= Assignment =
Your job is to return each record exactly, minus any pictures.

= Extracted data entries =
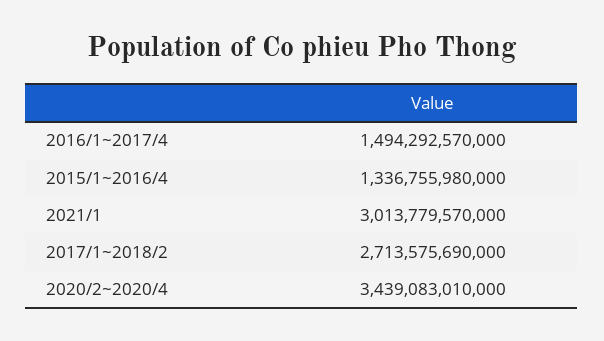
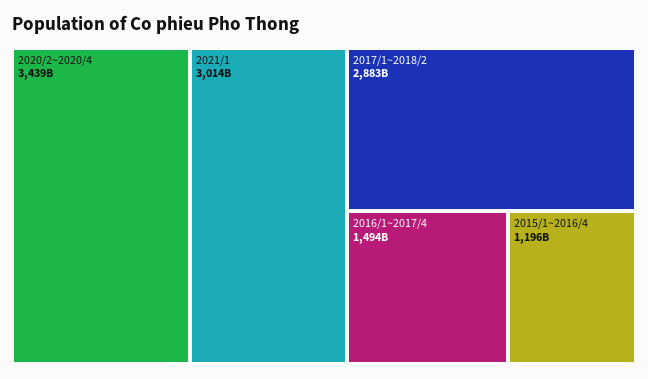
2015/1~2016/4: 1336755980000 -> 1196000000000
2017/1~2018/2: 2713575690000 -> 2883000000000

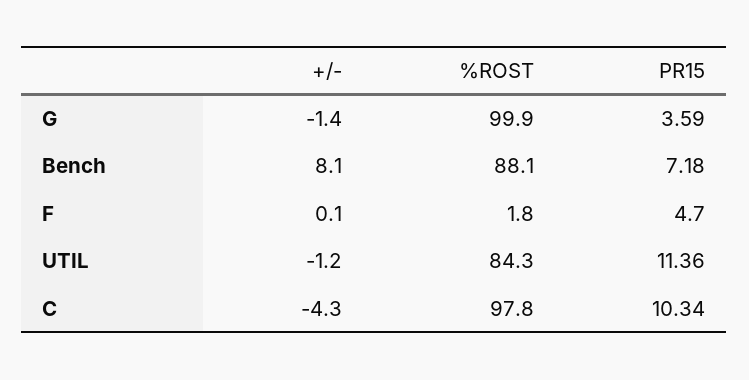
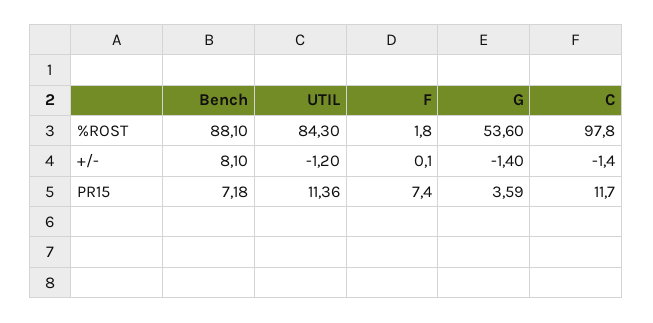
%ROST, G: 99.9 -> 53.6
PR15, F: 4.7 -> 7.4
+/-, C: -4.3 -> -1.4
PR15, C: 10.34 -> 11.7

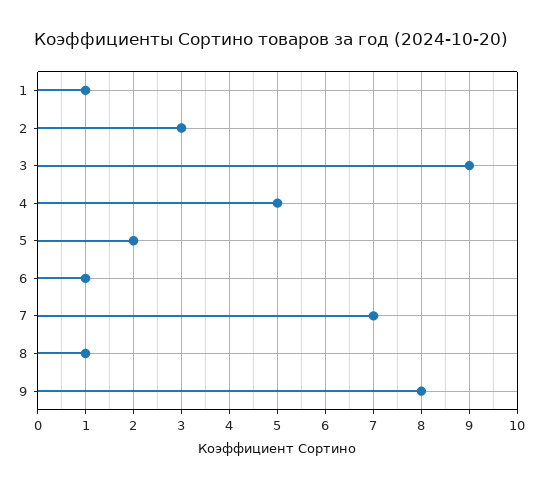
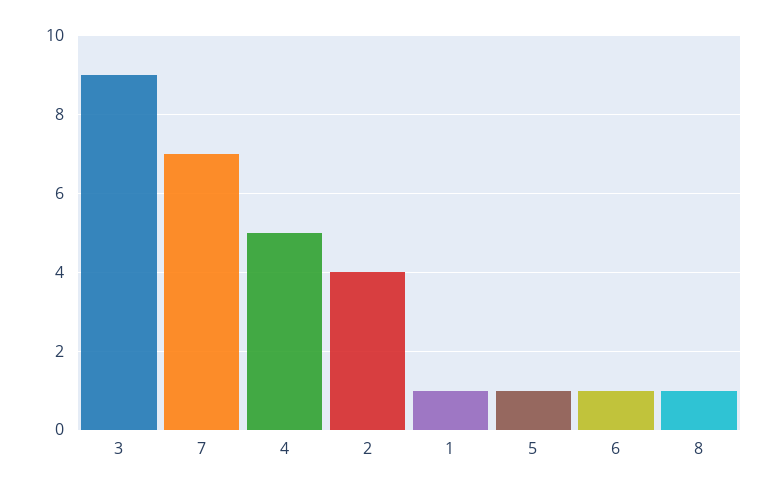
2: 3 -> 4
5: 2 -> 1
9: 8 -> none

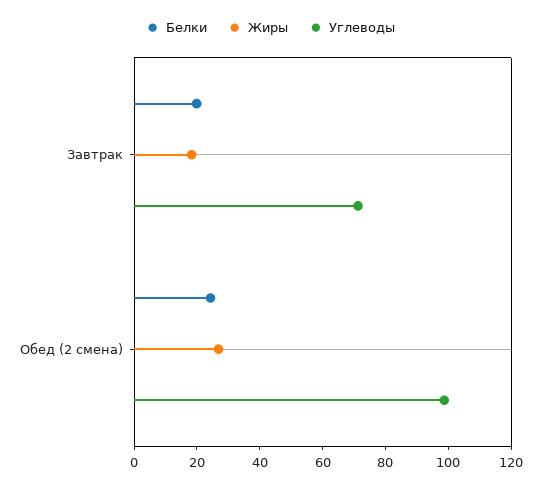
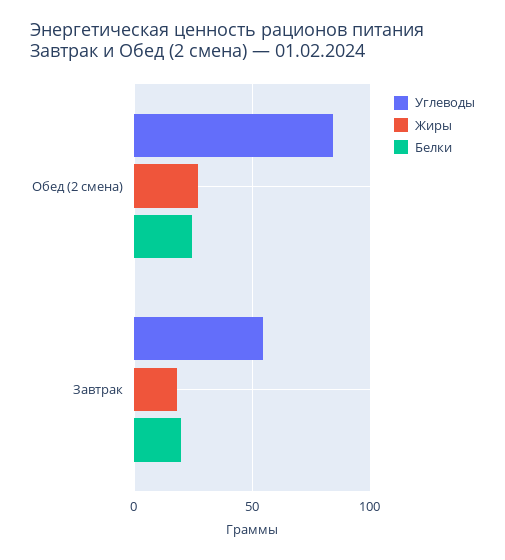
Углеводы, Завтрак: 70 -> 55
Углеводы, Обед (2 смена): 100 -> 85

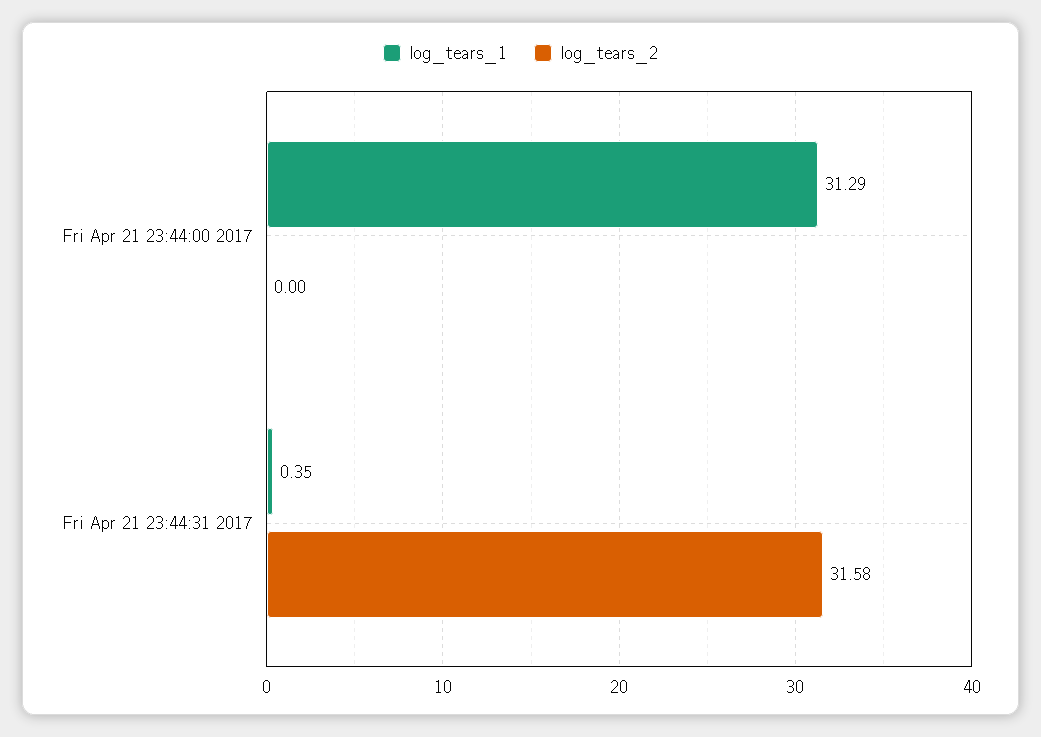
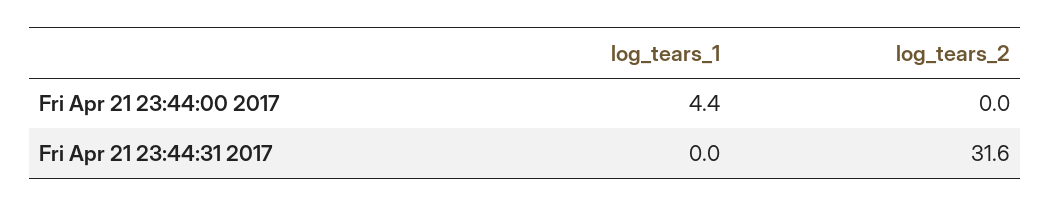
log_tears_1, Fri Apr 21 23:44:00 2017: 31.29 -> 4.4
log_tears_1, Fri Apr 21 23:44:31 2017: 0.35 -> 0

= Written solution =
2015/1~2016/4: 1336755980000 -> 1196000000000
2017/1~2018/2: 2713575690000 -> 2883000000000

%ROST, G: 99.9 -> 53.6
PR15, F: 4.7 -> 7.4
+/-, C: -4.3 -> -1.4
PR15, C: 10.34 -> 11.7

2: 3 -> 4
5: 2 -> 1
9: 8 -> none

Углеводы, Завтрак: 70 -> 55
Углеводы, Обед (2 смена): 100 -> 85

log_tears_1, Fri Apr 21 23:44:00 2017: 31.29 -> 4.4
log_tears_1, Fri Apr 21 23:44:31 2017: 0.35 -> 0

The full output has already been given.